We estimated that 33–57% of residual exposure to Anopheles bites of LLIN users occurred after 5:00 and 0.07–12% occurred before 20:00 when most of users are awake. The proportion of exposure for LLIN users has been higher in the late part of the morning than in the early part of the evening in some settings while the opposite trend has been observed in other settings [15, 20, 23, 45]. In our study area, over 80% of human exposure to vector bites occurred indoors for LLIN users. For children under 5 years who use LLINs, the exposure rate occurring indoors reached 90%. Therefore, these results suggest that adding other indoor intervention such as indoor residual spraying (IRS) to LLINs would be relevant to reduce malaria transmission in the rural area of Diébougou. In 2017, 28 countries in the world have implemented IRS in combination with LLINs to combat malaria [2]. IRS contributed to an estimated 10 (5–14)% of the reduction in malaria burden achieved recently [1]. When used together, IRS and LLINs are expected to target vectors at different stages of their gonotrophic cycle using insecticides with different mode of action. However, trials assessing the impact of the combination IRS + LLIN over LLIN use alone have yielded conflicting results [46,47,48,49,50,51]. House improvement is another indoor measure which needs careful consideration and deep investigations. Indeed, house improvement has been strongly associated with reduced malaria transmission and disease in many studies [52,53,54]. The main house improvement interventions studied are closed eaves, closed ceilings, window screens and metal-roof houses as opposed to eaves, ceilings, windows openings and thatched-roof houses. Such improvements protect against malaria by providing physical barriers that prevent vectors from entering houses and can reduce vector survivorship [52, 55]. Nonetheless, there is compelling evidence that even a full coverage of effective measures within houses would not be sufficient to suppress transmission of malaria in Africa [56].

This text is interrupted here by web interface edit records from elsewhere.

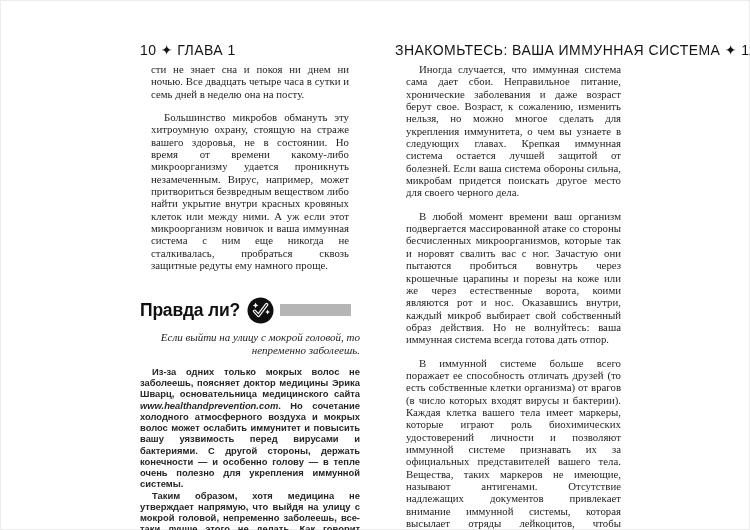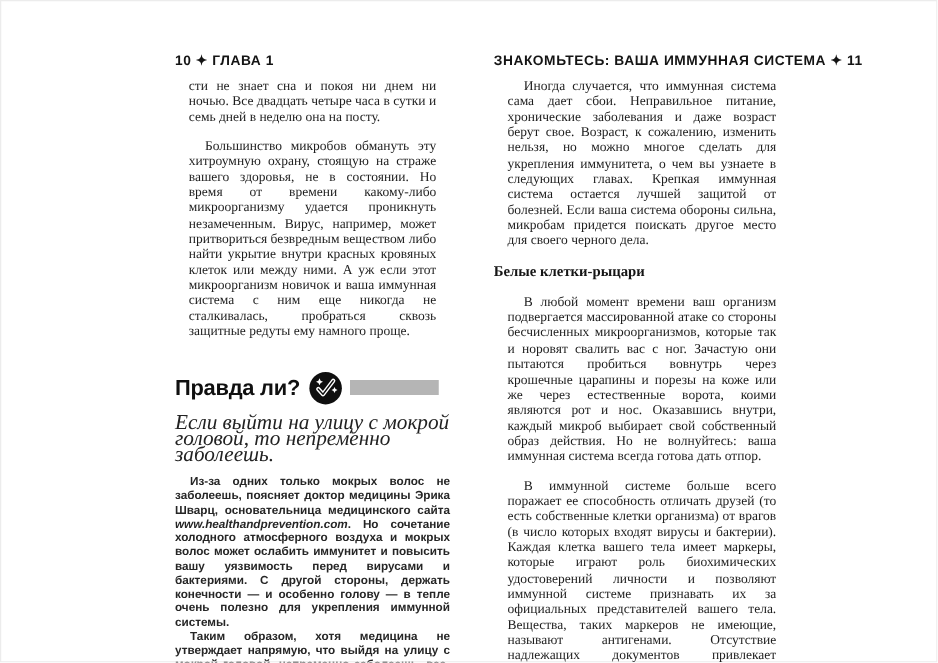"10 ✦ ГЛАВА 1" .running-head { font-size: 11px -> 14px; font-weight: bold -> normal }
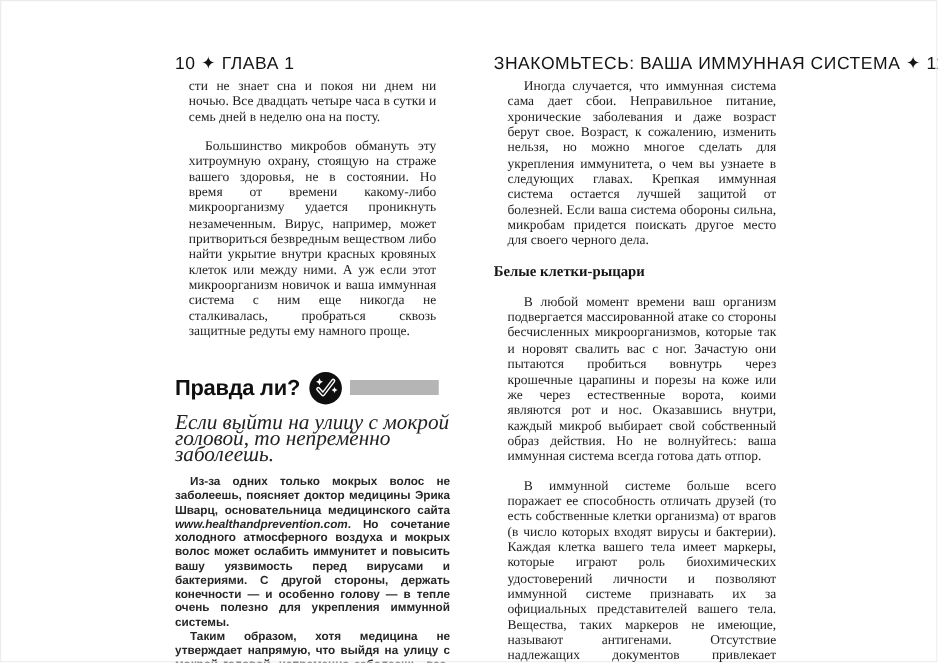"Белые клетки-рыцари" h3.section-heading { html: <h3>Белые клетки-рыцари</h3> -> none }
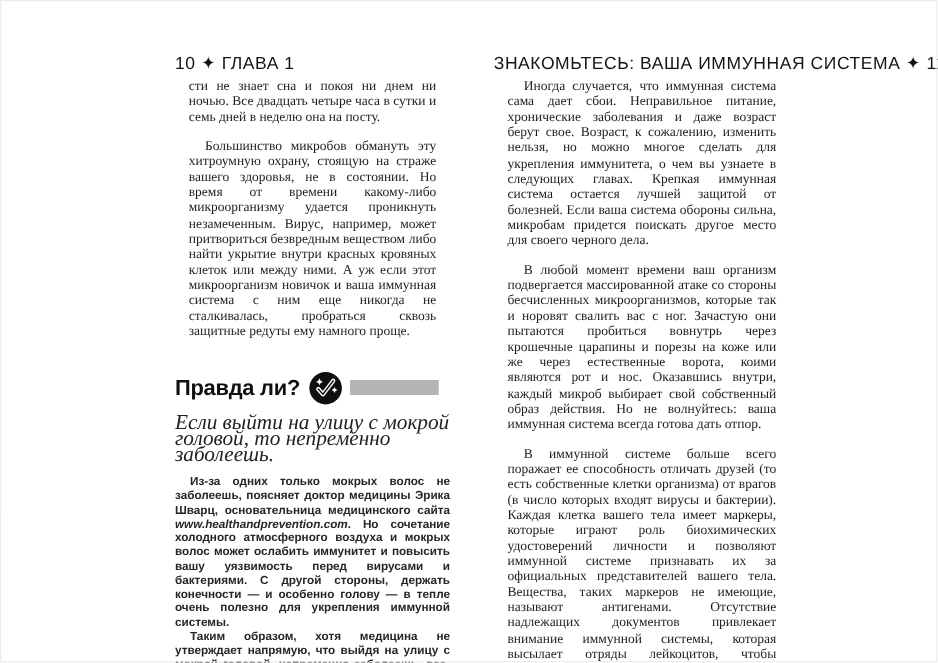"Если выйти на улицу с" p.claim { font-size: 17px -> 11px; text-align: left -> right }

In this study, we evidenced that a significant proportion of LLIN users exposure to vector bites occurred outdoors (ranging from 9.48 to 30.43%), with the highest estimate recorded in adults (over the age of 18 years old) during the dry hot season. Many studies conducted in various areas of Africa reported similar or even higher estimates of exposure occurring outdoors [15, 16, 18, 45]. Recently, a systematic review categorized Burkina Faso along with Eritrea, Ethiopia, Gabon, and Tanzania as countries with high levels of outdoor vector biting [10]. However, our results do not fully support this categorization since we show that both LLIN users and LLIN non users are far more exposed to vector bites indoors than outdoors in the study area. Nevertheless, strategies targeting outdoor bites would probably be required to achieve malaria elimination in the area.

Almost all the existing indoor vector control strategies face two important evolutive challenges. First, they induce a strong selective pressure on physiological resistance in vector populations because they almost all rely on synthetic chemicals [57]. Second, they also induced selective pressure for behavioral changes in vector populations resulting in a reduced contact with interventions [57]. In this context, there is a crucial need to monitor these resistance mechanisms, as well as residual transmission, after the deployment of strategies to inform decision makers in order to allow them to adapt their strategic plans.

Conclusions

This study showed that the use of LLINs prevented more than 80% of Anopheles bite exposure. Nevertheless, LLIN users are still exposed to vector bites which occurred mostly indoors in late morning. Therefore, complementary strategies targeting indoor biting vectors in combination with LLIN are expected to be the most efficient to control residual malaria transmission in this area.